- [TO DO]
**a.** Duplicate the passage of the commentary on the SMH story starting with "On a deeper" and going on through "political and existential.".
**b.** Answer these questions from the commentary on the SMH story:
(i) The head of which organization reports the prime minister's assurance to religious groups?
(ii) Which church is named as one of Australia's largest private employers?
(iii) What is the title of the article by Keith Windschuttle?

- [DOCUMENT SEGMENT]
╔══
Prime Minister Julia Gillard has assured religious groups they will have the ”freedom” under a new rights bill to discriminate against homosexuals and others they deem sinners, according to the head of the Australian Christian Lobby.
Under current law, faith-based organisations, including schools and hospitals, can refuse to hire those they view as sinners if they consider it ”is necessary to avoid injury to the religious sensitivities of adherents of that religion”.
Notice the quotation marks around the word “freedom”? What is that telling us? Read further into the story and you will find that there is nothing here other than the reporter’s indignation. There is no story. The prime minister has assured the leader of a lobbying group that the current rules governing the “freedom of religion” will not be changed. The SMH finds this deeply offensive, writing:
Discrimination by religious organisations affects thousands of Australians. The faiths are big employers, and the Catholic Church in particular is one of Australia’s largest private employers. They rely on government funding but because of their religious status are allowed to vet the sexual practices of potential employees in ways that would be illegal for non-religious organisations.
The story flow resumes with assurances given by two government ministers that there will be no change in religious freedom laws, followed by comments from church groups. (As an aside, I find the comments somewhat suspect. Knowing some of those who have been quoted, I believe their words have been misconstrued such that the issue of providing services has been conflated with hiring decisions. E.g., they do not discriminate in the provision of services but do reserve the right to employ like minded people.)
The article then brings forward a voice to support its editorial slant, and closes with a quote from the Attorney General that is crafted so as to make her look the fool. She is quoted as being in favor of expanding gay rights at the very end of the story after she states at the top of the piece she supports religious freedom expemptions– or in the SMH’s worldview — condoning anti-gay practices. This is a journalist’s way of calling someone a hypocrite without having to use the word.
Where do I begin? This article is so bad, so puerile, it could appear in The Onion or other comic websites as a farce — a caricature of biased hack journalism. Let’s take the word “sinner”. An emotional word not used by the prime minister or the Australian Christian Lobby spokesman but one inserted by the SMH into the narrative. It may give the story a crackle, but it also reveals the ignorance of the author of the words he is using.
Need I explain that religious organizations hire sinners every day? Yes, the SMH may have meant to say that religious groups do not want to hire particular types of sinner, but having decided to be clever, the SMH must take responsibility for its failure to intelligently use words. Any editor who has half a brain should have known better than to allow such junk to go out under the newspaper’s name.
On a deeper level, however, the stridency of this article — its eagerness to defame and demean religious groups — suggests the decision to push a non story was deliberate, or the newspaper has been captured by a gaggle of gormless hacks unable to grasp the distinctions between unlawful discrimination and making hiring decisions based upon criteria shaped by church doctrine and discipline.
The sad thing about this SMH story is that it is not an outlier. A well written article entitled “The future of the press” by Keith Windschuttle in this month’s issue of The New Criterion looks at the reasons for the decline of the major newspapers in the English speaking world. Drawing upon William McGowan’s 2010 book Gray Lady Down: What the Decline and Fall of The New York Times Means for America, Windschuttle reports the collapse of the newspaper has been economic, political and existential.
╚══
- [LISTED ENTRIES]
╔══
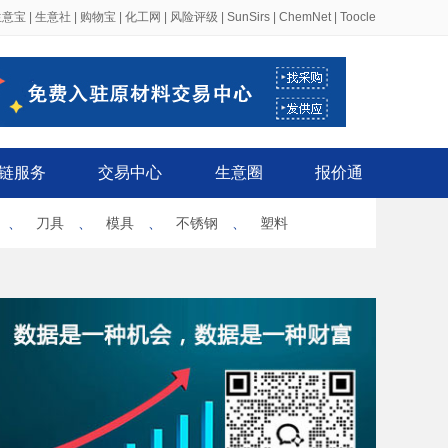
生意宝
|
生意社
|
购物宝
|
化工网
|
风险评级
|
SunSirs
|
ChemNet
|
Toocle
链服务
交易中心
生意圈
报价通
、
刀具
、
模具
、
不锈钢
、
塑料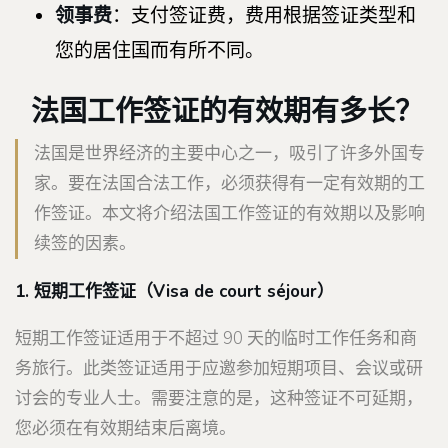
领事费
：支付签证费，费用根据签证类型和
您的居住国而有所不同。
法国工作签证的有效期有多长？
法国是世界经济的主要中心之一，吸引了许多外国专
家。要在法国合法工作，必须获得有一定有效期的工
作签证。本文将介绍法国工作签证的有效期以及影响
续签的因素。
1. 短期工作签证（
Visa de court séjour）
短期工作签证适用于不超过 90 天的临时工作任务和商
务旅行。此类签证适用于应邀参加短期项目、会议或研
讨会的专业人士。需要注意的是，这种签证不可延期，
您必须在有效期结束后离境。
╚══
- [LIST OF ANSWERS]
**a.**
On a deeper level, however, the stridency of this article — its eagerness to defame and demean religious groups — suggests the decision to push a non story was deliberate, or the newspaper has been captured by a gaggle of gormless hacks unable to grasp the distinctions between unlawful discrimination and making hiring decisions based upon criteria shaped by church doctrine and discipline.
The sad thing about this SMH story is that it is not an outlier. A well written article entitled “The future of the press” by Keith Windschuttle in this month’s issue of The New Criterion looks at the reasons for the decline of the major newspapers in the English speaking world. Drawing upon William McGowan’s 2010 book Gray Lady Down: What the Decline and Fall of The New York Times Means for America, Windschuttle reports the collapse of the newspaper has been economic, political and existential.

**b.**
(i) The Australian Christian Lobby
(ii) The Catholic Church
(iii) "The future of the press"